Vorliegender Text:

Oberliga-Fußballer Steven Lindener könnte zum zweiten Mal nach 2012 Deutscher Futsal-Meister werden, darf im Endspiel aber wohl nicht mitmischen.

Hamburg. Wiederholt geht der Blick von Steven Lindener während des zweiten Durchgangs zur Bank der Hamburg Panthers. "Kannst du noch?", fragen ihn Teamkollegen und Betreuer der Futsal-Mannschaft. Lindener, der fast pausenlos auf dem Parkett steht, nickt bloß. Es sind die entscheidenden Momente im Halbfinale der Deutschen Meisterschaft - genannt DFB-Futsal-Cup - zwischen dem Titelverteidiger und Herausforderer Bayer Uerdingen. Schwäche darf nun niemand mehr zeigen, sonst ist der erneute Einzug ins Endspiel in Gefahr.

Zwei Tage zuvor stand Steven Lindener noch vor einem anderen Problem. Schließlich gehört der Linksfuß zum Stammpersonal von Fußball-Oberligist Eintracht Norderstedt. Dessen Trainer Thomas Seeliger war hin- und hergerissen, ob er seinem Spieler die Erlaubnis für den Einsatz in der Sporthalle Wandsbek geben sollte. Zum einen schmückt es den Verein, wenn dieser einen der besten Futsal-Kicker Deutschlands stellt. Andererseits erwartet die Garstedter - sobald die Plätze wieder schneefrei sind - ein anstrengendes Programm mit zahlreichen Partien an Wochentagen und vielleicht sogar die Aufstiegsrunde zur Regionalliga Nord.

Datenzeilen:
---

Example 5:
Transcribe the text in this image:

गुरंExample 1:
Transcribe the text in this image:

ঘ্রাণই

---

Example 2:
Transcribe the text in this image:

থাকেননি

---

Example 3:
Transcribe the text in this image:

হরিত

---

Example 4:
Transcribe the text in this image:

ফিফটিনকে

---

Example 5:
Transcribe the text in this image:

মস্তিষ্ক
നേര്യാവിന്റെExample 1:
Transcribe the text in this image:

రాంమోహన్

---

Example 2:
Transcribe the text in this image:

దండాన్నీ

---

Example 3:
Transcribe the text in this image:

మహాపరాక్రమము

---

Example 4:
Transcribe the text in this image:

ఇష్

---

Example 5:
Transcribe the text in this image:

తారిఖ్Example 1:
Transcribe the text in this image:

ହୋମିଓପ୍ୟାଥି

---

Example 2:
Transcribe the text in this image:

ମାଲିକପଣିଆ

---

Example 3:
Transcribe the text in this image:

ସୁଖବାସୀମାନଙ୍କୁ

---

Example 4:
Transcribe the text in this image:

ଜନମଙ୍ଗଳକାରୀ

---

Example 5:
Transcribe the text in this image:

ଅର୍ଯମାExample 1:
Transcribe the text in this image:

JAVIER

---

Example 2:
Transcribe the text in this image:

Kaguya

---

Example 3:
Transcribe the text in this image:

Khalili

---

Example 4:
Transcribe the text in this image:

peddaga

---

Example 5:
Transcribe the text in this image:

Aufgabe und Vorgaben:
Führe den Bericht über den Futsal-Spieler Steven Lindener im Anschluss an seinen letzten Satz weiter. Das Material wird hier nicht gebraucht.

Die Antwort:
Seeliger entschied sich nach Gesprächen mit den Verantwortlichen der Hamburger Mannschaft sowie mit dem Eintracht-Vorsitzenden Reenald Koch für den Mittelweg. "Das war aber definitiv das letzte Mal, dass Steven für die Panthers spielen durfte", sagte er.

Diesmal allerdings konnte Lindener noch einmal in den Hallen-Modus umschalten. Die Motivation von ihm und den weiteren Panthers-Akteuren - allesamt überdurchschnittliche Fußballer aus der Ober- und Landesliga - ist hoch. Schließlich bietet ihnen nur der Futsal die Chance auf nationalen Ruhm und darüber hinaus sogar Matches auf europäischer Ebene.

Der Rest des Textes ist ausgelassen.